## Written problem
Copy these lines word for word, leaving out the pictures.

## Records to process

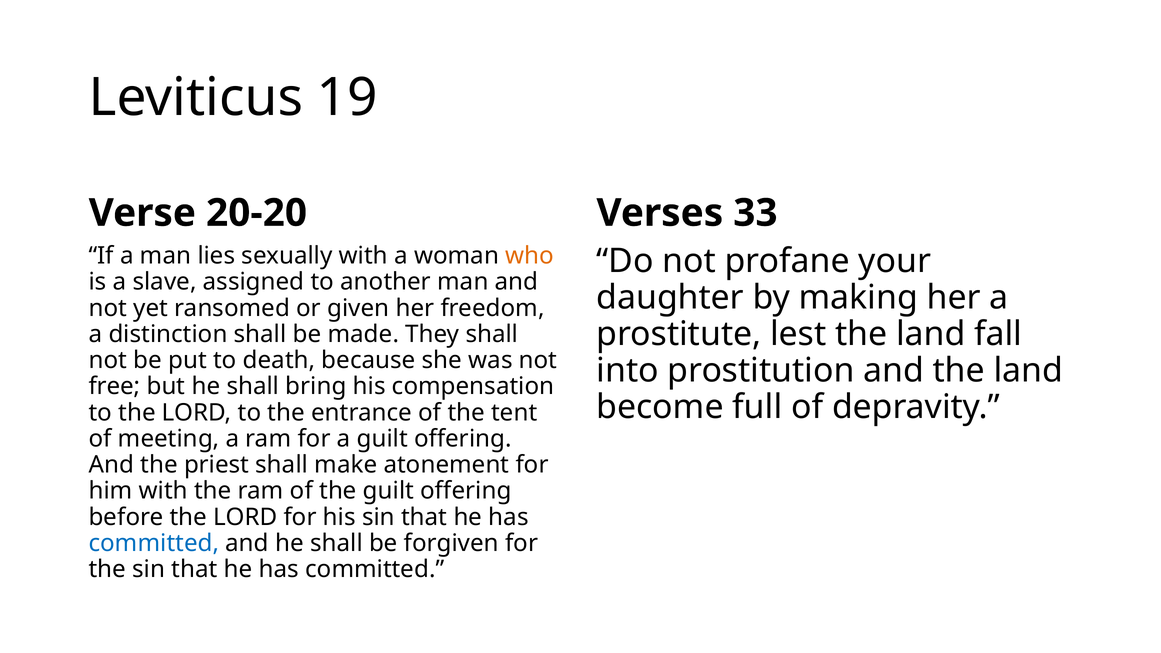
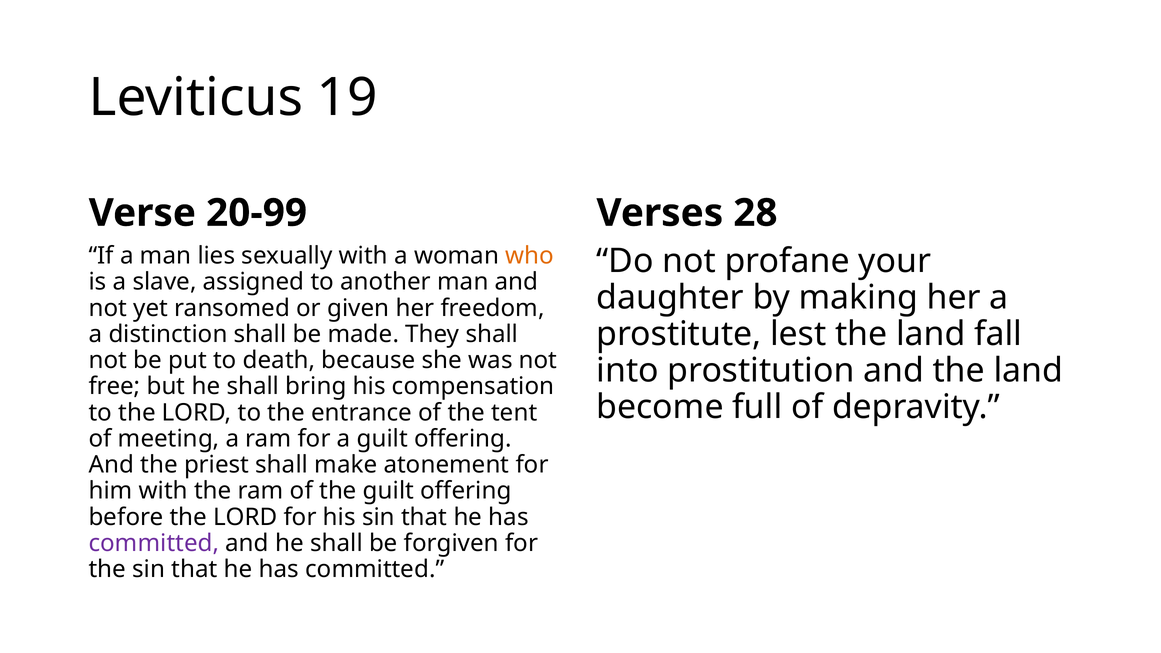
20-20: 20-20 -> 20-99
33: 33 -> 28
committed at (154, 543) colour: blue -> purple
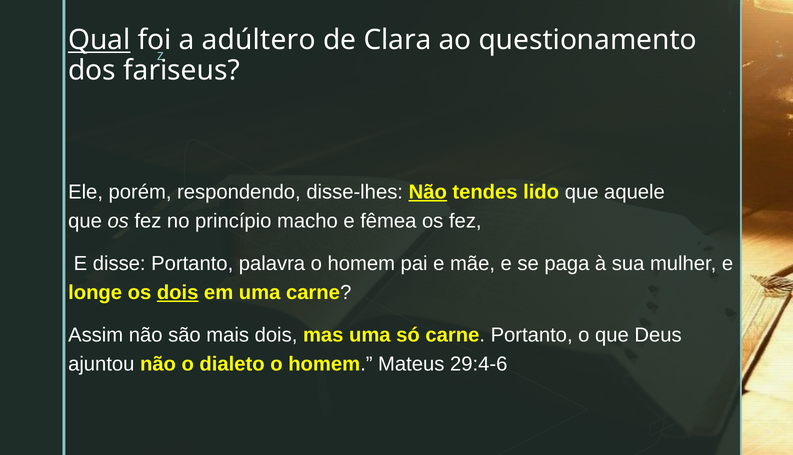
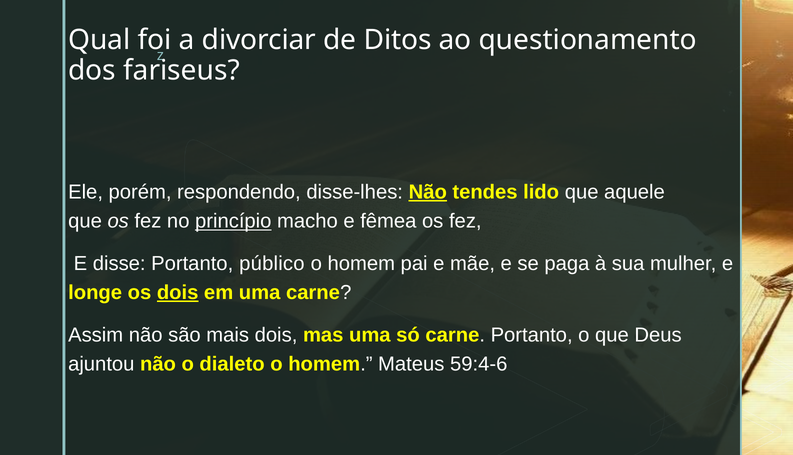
Qual underline: present -> none
adúltero: adúltero -> divorciar
Clara: Clara -> Ditos
princípio underline: none -> present
palavra: palavra -> público
29:4-6: 29:4-6 -> 59:4-6
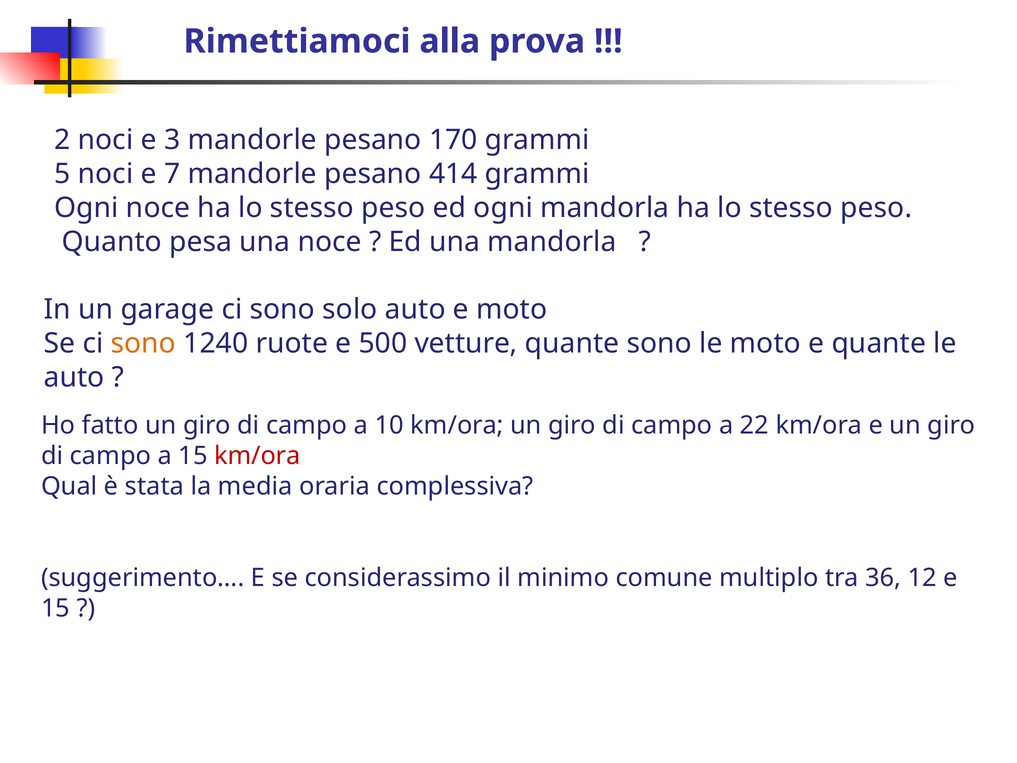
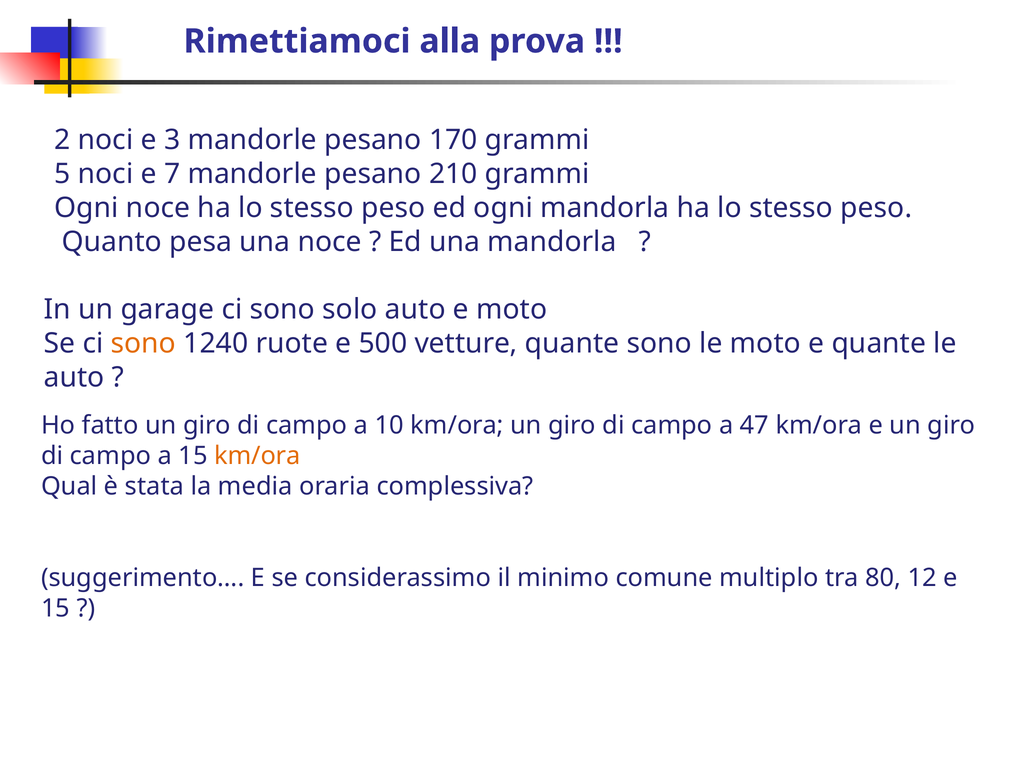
414: 414 -> 210
22: 22 -> 47
km/ora at (257, 456) colour: red -> orange
36: 36 -> 80
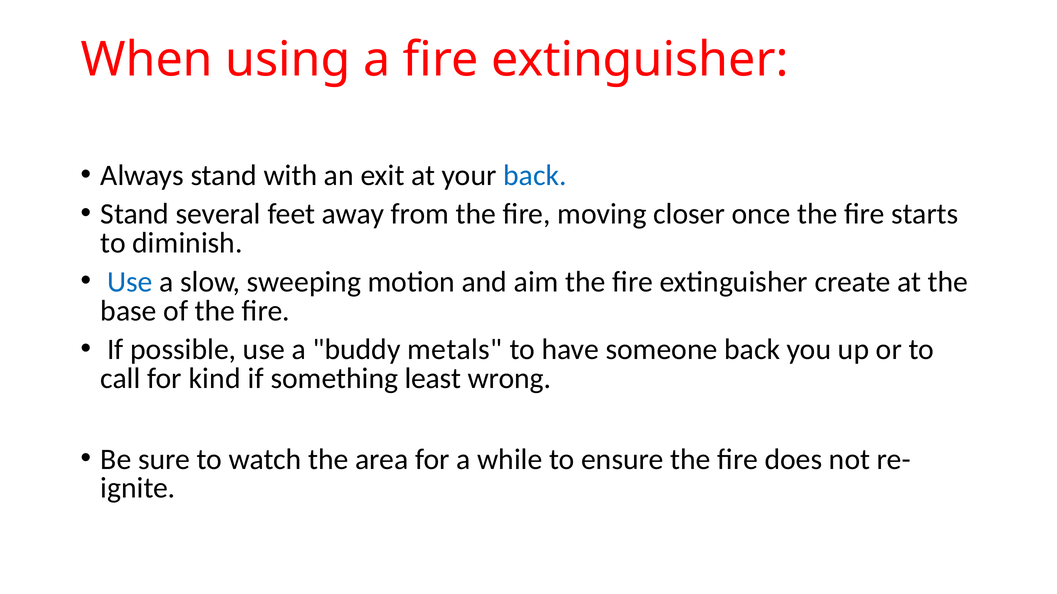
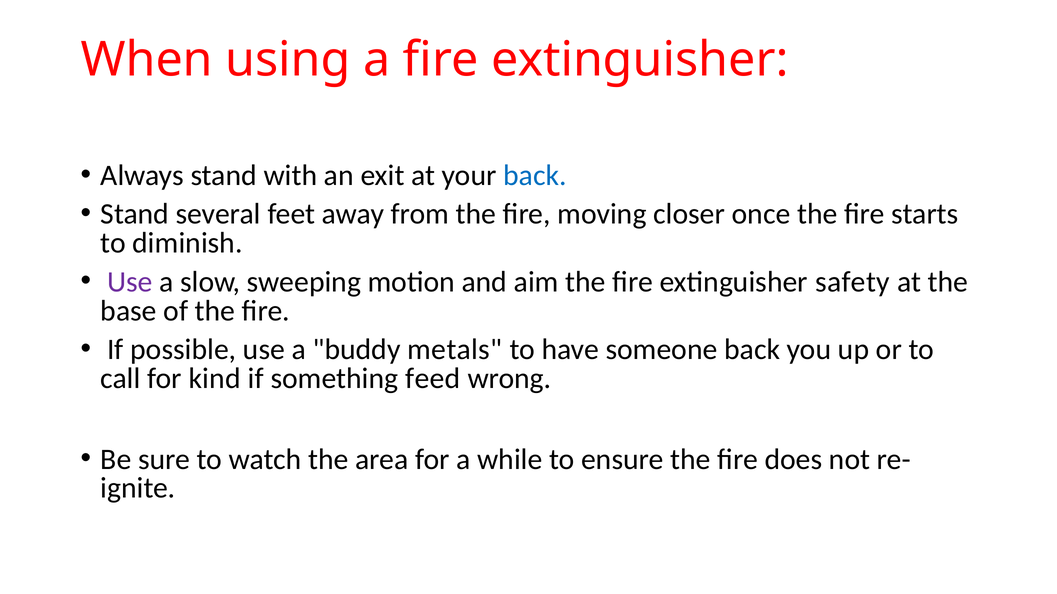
Use at (130, 282) colour: blue -> purple
create: create -> safety
least: least -> feed
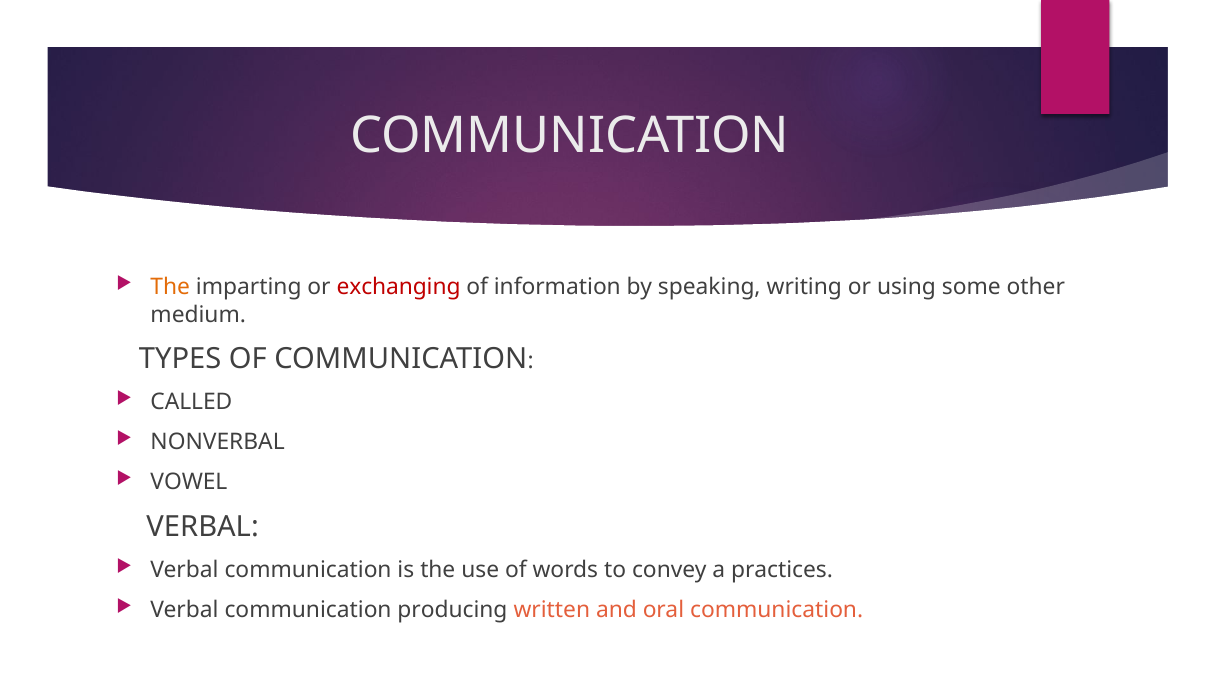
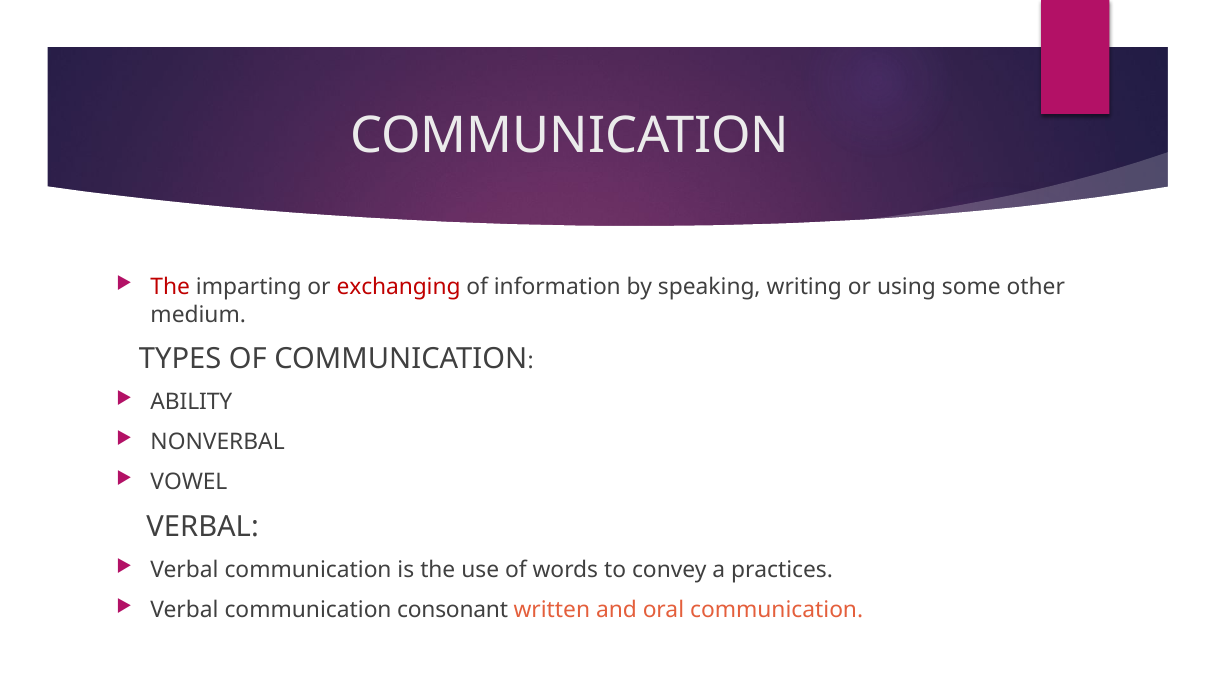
The at (170, 287) colour: orange -> red
CALLED: CALLED -> ABILITY
producing: producing -> consonant
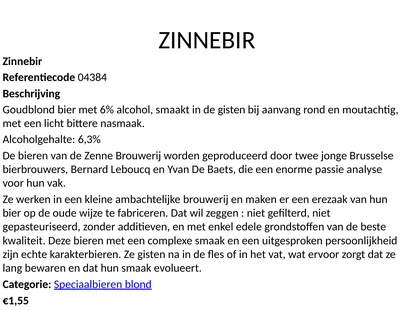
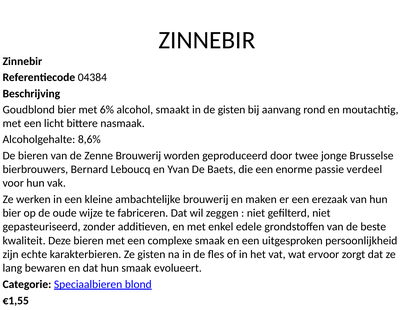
6,3%: 6,3% -> 8,6%
analyse: analyse -> verdeel
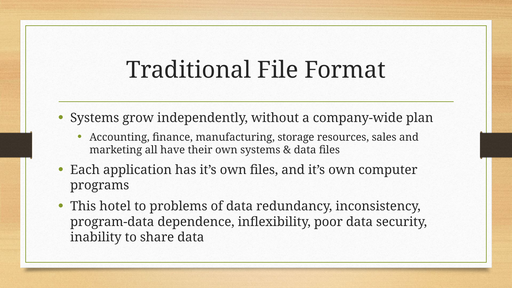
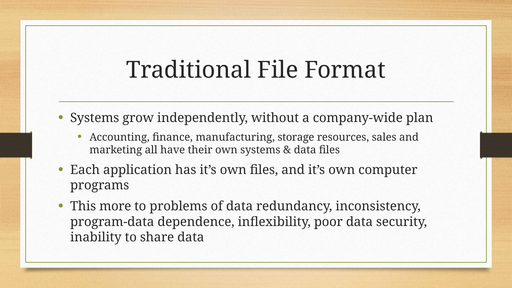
hotel: hotel -> more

## Written reply
20-20: 20-20 -> 20-99
33: 33 -> 28
committed at (154, 543) colour: blue -> purple
Qual underline: present -> none
adúltero: adúltero -> divorciar
Clara: Clara -> Ditos
princípio underline: none -> present
palavra: palavra -> público
29:4-6: 29:4-6 -> 59:4-6
414: 414 -> 210
22: 22 -> 47
km/ora at (257, 456) colour: red -> orange
36: 36 -> 80
Use at (130, 282) colour: blue -> purple
create: create -> safety
least: least -> feed
The at (170, 287) colour: orange -> red
CALLED: CALLED -> ABILITY
producing: producing -> consonant
6,3%: 6,3% -> 8,6%
analyse: analyse -> verdeel
hotel: hotel -> more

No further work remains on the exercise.